Woodcut, sheet: 61" x 14' 3 1/4" (154.9 x 435 cm). Fund for the Twenty-First Century. © 2018 Artists Rights Society (ARS), New York / VG Bild-Kunst, Bonn

CHRISTIANE BAUMGARTNER: Hello, I'm Christiane Baumgartner. This piece is called Transall. It's a German word for a military transport plane that can transport soldiers, tanks, to bring some emergency relief supplies if there is a crisis somewhere in the world. And I made it as a woodcut, out of a photograph I had found in the newspaper years ago.

I had to take two very large pieces of plywood, because the plywood didn't come as long as I needed. I did put the image in the computer, print it out, in the same size I did want to have it, and then I took carbon paper and traced it onto the wood. And this all together took ten months.

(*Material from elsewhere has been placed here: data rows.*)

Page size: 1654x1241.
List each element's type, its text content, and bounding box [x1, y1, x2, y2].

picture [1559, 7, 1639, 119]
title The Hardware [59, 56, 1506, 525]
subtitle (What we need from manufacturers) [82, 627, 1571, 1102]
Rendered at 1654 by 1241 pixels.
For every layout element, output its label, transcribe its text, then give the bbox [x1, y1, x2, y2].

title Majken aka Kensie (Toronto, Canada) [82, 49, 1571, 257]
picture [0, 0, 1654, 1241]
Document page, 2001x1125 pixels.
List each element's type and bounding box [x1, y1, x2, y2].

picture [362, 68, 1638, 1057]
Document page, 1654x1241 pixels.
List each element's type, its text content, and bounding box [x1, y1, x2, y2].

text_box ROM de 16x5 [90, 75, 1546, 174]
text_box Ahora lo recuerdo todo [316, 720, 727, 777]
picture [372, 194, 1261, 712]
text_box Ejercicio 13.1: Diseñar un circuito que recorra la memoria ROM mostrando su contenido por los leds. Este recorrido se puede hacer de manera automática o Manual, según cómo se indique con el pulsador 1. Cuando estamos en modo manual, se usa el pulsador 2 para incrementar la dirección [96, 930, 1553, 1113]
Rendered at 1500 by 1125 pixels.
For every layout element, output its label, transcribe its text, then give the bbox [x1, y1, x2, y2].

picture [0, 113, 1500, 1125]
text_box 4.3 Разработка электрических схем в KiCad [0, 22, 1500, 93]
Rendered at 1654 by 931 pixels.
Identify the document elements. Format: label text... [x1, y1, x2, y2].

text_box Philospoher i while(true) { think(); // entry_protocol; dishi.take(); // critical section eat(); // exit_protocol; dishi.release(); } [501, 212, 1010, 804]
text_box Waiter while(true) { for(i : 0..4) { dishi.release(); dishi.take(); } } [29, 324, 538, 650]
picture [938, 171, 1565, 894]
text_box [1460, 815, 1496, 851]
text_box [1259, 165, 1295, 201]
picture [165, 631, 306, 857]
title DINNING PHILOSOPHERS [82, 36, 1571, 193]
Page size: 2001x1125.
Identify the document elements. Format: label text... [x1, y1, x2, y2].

I had the feeling that the whole world speeds up. We are using the Internet to communicate and we are expecting an answer immediately, and that's why I was thinking about the old techniques we had learned in Leipzig years ago already before the Wall came down. And in a way, I'm using the last reproduction technique, photography or now even video, to create an image in the first and earliest and slowest reproduction technique.

When I watched people seeing my work, it was really nice to see them going a few steps towards the image, because when you are close, you just see the line grain, you don't see the image. And then they have to go back, to see the image, and this happens in your brain, you know, to combine the line and the gray together to total picture. I like to have people realize that it's hand made.